◆ PROBLEM STATEMENT
Among the records below, find the lines with the word "lists" and copy them.

---------- EXERCISE DATA

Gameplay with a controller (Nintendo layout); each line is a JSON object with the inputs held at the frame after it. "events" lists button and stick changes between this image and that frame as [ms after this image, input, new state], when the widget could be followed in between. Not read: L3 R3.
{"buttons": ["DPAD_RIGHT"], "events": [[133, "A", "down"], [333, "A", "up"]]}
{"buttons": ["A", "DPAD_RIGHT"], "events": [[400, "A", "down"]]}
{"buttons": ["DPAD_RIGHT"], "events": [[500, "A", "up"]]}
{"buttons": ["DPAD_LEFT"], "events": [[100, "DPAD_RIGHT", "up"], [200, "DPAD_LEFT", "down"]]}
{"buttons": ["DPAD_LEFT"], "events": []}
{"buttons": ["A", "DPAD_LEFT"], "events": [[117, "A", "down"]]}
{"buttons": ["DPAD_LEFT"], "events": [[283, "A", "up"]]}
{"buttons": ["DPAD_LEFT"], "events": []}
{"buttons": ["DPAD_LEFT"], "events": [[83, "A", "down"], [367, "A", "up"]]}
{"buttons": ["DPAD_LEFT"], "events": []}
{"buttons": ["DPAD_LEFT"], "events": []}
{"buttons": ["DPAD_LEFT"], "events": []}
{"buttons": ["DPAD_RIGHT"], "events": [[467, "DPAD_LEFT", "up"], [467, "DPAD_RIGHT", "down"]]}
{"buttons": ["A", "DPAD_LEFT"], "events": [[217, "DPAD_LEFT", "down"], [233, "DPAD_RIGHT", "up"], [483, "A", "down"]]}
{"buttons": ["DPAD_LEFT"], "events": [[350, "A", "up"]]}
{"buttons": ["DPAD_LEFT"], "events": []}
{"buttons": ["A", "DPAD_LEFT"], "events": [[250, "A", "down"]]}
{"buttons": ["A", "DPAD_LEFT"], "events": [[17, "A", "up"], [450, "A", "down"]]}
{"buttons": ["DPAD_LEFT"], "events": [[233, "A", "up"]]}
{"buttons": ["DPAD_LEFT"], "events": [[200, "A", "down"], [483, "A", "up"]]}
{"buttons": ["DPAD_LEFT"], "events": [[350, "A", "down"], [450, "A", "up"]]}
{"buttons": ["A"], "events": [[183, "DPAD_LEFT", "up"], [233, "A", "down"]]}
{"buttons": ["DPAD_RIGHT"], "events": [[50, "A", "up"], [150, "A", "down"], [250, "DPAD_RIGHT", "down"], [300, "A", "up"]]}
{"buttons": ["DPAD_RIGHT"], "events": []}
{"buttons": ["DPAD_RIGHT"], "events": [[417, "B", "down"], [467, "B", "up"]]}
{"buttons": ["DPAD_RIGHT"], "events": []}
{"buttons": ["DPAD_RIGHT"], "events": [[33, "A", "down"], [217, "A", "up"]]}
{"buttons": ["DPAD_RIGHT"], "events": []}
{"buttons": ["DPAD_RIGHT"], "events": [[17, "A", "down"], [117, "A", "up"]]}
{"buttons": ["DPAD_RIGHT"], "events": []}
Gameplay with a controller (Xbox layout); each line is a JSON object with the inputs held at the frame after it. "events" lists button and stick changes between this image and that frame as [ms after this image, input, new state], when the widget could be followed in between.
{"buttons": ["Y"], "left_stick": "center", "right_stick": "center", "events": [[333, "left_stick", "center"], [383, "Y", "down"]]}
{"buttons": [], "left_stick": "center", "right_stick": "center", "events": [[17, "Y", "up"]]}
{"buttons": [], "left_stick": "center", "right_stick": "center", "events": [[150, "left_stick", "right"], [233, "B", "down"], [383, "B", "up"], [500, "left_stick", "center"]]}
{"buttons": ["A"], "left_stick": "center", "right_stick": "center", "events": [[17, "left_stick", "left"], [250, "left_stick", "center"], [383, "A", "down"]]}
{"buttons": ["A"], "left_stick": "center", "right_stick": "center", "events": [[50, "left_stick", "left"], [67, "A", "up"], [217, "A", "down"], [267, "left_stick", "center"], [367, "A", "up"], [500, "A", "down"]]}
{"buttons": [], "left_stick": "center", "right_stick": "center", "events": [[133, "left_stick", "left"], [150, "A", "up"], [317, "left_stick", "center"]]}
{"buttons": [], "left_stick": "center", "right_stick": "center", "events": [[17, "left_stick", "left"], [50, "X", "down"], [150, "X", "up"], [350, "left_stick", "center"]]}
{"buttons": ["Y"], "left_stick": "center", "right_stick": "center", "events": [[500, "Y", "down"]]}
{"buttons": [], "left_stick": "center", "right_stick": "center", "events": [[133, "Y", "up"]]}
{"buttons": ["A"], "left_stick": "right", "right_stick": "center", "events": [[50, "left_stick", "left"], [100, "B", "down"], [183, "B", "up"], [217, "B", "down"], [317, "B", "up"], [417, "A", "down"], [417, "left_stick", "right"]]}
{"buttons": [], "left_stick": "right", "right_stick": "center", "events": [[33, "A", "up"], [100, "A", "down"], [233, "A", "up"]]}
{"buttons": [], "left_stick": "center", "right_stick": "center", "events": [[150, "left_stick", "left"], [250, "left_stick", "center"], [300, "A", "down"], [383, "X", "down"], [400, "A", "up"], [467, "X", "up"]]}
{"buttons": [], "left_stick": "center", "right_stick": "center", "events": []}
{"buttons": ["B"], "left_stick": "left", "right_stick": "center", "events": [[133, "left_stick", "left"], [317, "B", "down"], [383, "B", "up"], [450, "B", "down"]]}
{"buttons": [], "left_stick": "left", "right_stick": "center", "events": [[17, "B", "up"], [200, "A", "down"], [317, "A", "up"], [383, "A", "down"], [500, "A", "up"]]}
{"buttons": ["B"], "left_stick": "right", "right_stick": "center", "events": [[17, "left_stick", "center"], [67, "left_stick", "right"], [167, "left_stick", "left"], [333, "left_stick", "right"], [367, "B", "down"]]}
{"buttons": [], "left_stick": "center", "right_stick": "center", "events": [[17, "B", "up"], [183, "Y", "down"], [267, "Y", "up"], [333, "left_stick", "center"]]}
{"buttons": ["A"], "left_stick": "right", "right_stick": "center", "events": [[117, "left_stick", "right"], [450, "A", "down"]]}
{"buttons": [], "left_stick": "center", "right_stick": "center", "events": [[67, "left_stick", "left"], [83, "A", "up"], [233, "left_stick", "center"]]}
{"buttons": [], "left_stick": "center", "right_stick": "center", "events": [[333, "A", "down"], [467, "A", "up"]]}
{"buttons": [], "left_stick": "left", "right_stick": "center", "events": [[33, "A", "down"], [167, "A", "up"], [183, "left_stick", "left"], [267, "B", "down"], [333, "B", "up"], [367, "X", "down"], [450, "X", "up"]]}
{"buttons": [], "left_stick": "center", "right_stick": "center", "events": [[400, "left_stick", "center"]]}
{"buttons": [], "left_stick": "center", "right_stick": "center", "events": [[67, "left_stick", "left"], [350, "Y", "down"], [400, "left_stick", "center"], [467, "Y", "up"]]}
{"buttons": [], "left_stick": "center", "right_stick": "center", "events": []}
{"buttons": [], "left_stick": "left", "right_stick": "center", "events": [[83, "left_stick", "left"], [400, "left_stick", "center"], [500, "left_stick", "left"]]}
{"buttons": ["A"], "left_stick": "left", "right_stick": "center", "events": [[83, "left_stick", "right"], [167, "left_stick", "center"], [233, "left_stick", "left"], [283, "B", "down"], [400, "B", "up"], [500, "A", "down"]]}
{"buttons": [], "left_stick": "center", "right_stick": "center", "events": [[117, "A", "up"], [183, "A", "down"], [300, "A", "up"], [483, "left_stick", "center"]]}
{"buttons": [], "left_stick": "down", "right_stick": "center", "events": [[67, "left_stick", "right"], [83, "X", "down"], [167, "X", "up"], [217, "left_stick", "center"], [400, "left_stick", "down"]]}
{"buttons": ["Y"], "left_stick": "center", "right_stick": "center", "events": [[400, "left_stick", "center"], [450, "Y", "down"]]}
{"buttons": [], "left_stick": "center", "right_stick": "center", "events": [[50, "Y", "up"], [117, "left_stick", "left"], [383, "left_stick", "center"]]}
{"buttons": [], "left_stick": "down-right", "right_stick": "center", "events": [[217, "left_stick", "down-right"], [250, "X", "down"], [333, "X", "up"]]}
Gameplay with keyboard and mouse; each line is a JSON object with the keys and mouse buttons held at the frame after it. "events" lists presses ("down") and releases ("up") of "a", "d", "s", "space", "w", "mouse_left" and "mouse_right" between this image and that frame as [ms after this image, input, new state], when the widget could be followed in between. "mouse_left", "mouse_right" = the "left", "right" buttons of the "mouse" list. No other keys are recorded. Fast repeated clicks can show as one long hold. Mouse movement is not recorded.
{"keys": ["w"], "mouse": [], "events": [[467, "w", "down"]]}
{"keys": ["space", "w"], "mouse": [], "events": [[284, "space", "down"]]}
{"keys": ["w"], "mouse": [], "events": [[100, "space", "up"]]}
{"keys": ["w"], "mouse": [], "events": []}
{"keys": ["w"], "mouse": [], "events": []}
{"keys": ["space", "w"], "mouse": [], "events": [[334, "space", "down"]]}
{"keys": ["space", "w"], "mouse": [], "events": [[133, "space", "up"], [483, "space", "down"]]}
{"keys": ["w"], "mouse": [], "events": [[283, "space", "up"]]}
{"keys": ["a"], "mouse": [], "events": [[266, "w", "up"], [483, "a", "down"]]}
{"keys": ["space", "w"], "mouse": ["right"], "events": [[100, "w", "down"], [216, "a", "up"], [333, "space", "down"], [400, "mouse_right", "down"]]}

--------------------

◆ EXERCISE OUTPUT
Gameplay with a controller (Nintendo layout); each line is a JSON object with the inputs held at the frame after it. "events" lists button and stick changes between this image and that frame as [ms after this image, input, new state], when the widget could be followed in between. Not read: L3 R3.
Gameplay with a controller (Xbox layout); each line is a JSON object with the inputs held at the frame after it. "events" lists button and stick changes between this image and that frame as [ms after this image, input, new state], when the widget could be followed in between.
Gameplay with keyboard and mouse; each line is a JSON object with the keys and mouse buttons held at the frame after it. "events" lists presses ("down") and releases ("up") of "a", "d", "s", "space", "w", "mouse_left" and "mouse_right" between this image and that frame as [ms after this image, input, new state], when the widget could be followed in between. "mouse_left", "mouse_right" = the "left", "right" buttons of the "mouse" list. No other keys are recorded. Fast repeated clicks can show as one long hold. Mouse movement is not recorded.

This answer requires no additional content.